Feathr Online Transformation

Feathr contains an online transformation service, as well as a Python package for further development and customization.

The detailed document about the online transformation service can be found at the project repository: feathr-online-transformation.

Feathr Online Transformation Integration

In Feather project, a set of functions are provided to integrate with the online transformation service. The usage of these functions include following steps:

  1. Define the data sources and the features as documented in “Feature Definition”
  2. Use feathr.dsl_generator.gen_dsl function to get the DSL script returned as a string, e.g.:
     dsl = feathr.dsl_generator.gen_dsl("pipeline_name", [list_of_output_features])

    The 1st parameter is the output pipeline name, and the 2nd parameter is a list of output features. Both Anchor and Derived features are supported.

  3. Save the DSL script to a file, e.g. pipeline.conf:
     with open("pipeline.conf", "w") as f:
  4. Start the service:
     /path/to/piper -p "pipeline.conf"
  5. Or you can use the DSL script with your own service implementation based on the Online Transformation Python package. See the Online Transformation Python Package for more details.

  6. Details about the deployment of the service is out of the scope of this document. Please refer to the Feathr Helm Charts for K8S/AKS deployment, or Feathr Online Transformation Project for Docker deployment and local test runs.
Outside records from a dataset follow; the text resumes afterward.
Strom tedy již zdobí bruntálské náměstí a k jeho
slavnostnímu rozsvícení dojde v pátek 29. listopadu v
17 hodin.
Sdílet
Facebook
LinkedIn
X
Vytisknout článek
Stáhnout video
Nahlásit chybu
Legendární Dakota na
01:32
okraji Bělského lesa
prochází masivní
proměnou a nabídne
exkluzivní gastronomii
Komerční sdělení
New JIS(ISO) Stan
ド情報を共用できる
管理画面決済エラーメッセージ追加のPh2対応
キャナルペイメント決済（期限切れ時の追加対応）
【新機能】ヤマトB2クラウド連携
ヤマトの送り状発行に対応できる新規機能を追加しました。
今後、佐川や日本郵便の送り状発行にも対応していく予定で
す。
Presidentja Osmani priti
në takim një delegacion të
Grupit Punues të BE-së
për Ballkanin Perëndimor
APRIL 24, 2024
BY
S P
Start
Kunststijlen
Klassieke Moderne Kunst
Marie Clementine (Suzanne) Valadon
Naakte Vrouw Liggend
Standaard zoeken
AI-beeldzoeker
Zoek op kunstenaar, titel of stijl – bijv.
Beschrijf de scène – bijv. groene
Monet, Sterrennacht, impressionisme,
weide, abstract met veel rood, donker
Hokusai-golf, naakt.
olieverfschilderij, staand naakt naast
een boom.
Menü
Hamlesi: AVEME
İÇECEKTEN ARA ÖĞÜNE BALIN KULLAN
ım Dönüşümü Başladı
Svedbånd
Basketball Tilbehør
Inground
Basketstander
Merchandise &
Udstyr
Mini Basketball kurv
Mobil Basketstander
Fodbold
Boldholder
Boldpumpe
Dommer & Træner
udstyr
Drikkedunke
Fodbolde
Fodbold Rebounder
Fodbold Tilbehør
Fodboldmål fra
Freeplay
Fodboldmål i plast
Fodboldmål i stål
Due to the different nature of the online service and the offline batch processing, some Spark features are not supported in the online service:

  • Aggregation functions 1
  • Joining 2
  • Window functions, so features that uses WindowAggTransformation are not supported.
  • UDFs 3
  • Higher-order functions that take other functions as the parameter
  • binary, decimal, time, timestamp, struct data types. 4
  • Some other Spark-specific functions

Most of the incompatibilities are due to the fact that the online service is designed to be process input row by row then return the result immediately, in this context the aggregation/windowing makes no sense.

The online service does support exploding and (limited) left joining, then some limited aggregation functions are supported. But they have different syntax and semantics from the Spark ones so cannot be translated from the feature definitions directly. For more information about the joining and aggregation functions in the online transformation service, please refer to the Online Transformation Doc.

  1. The online service has its own aggregation functions, but it’s different from the Spark semantics. 

  2. The online service has its own limited joining implementation, but with different syntax. 

  3. UDFs are not supported in the online service because Feathr UDFs are the mappings between DataFrames, which is Spark/Pandas specific. The online transformation has its own UDF support, details can be found at the Online Transformation Python Package Doc

  4. The time and timestamp types are not supported, use datetime instead, the binary type is not supported, use string instead. The struct type is not supported, use map instead when possible. There is no decimal type in the online service, use double instead.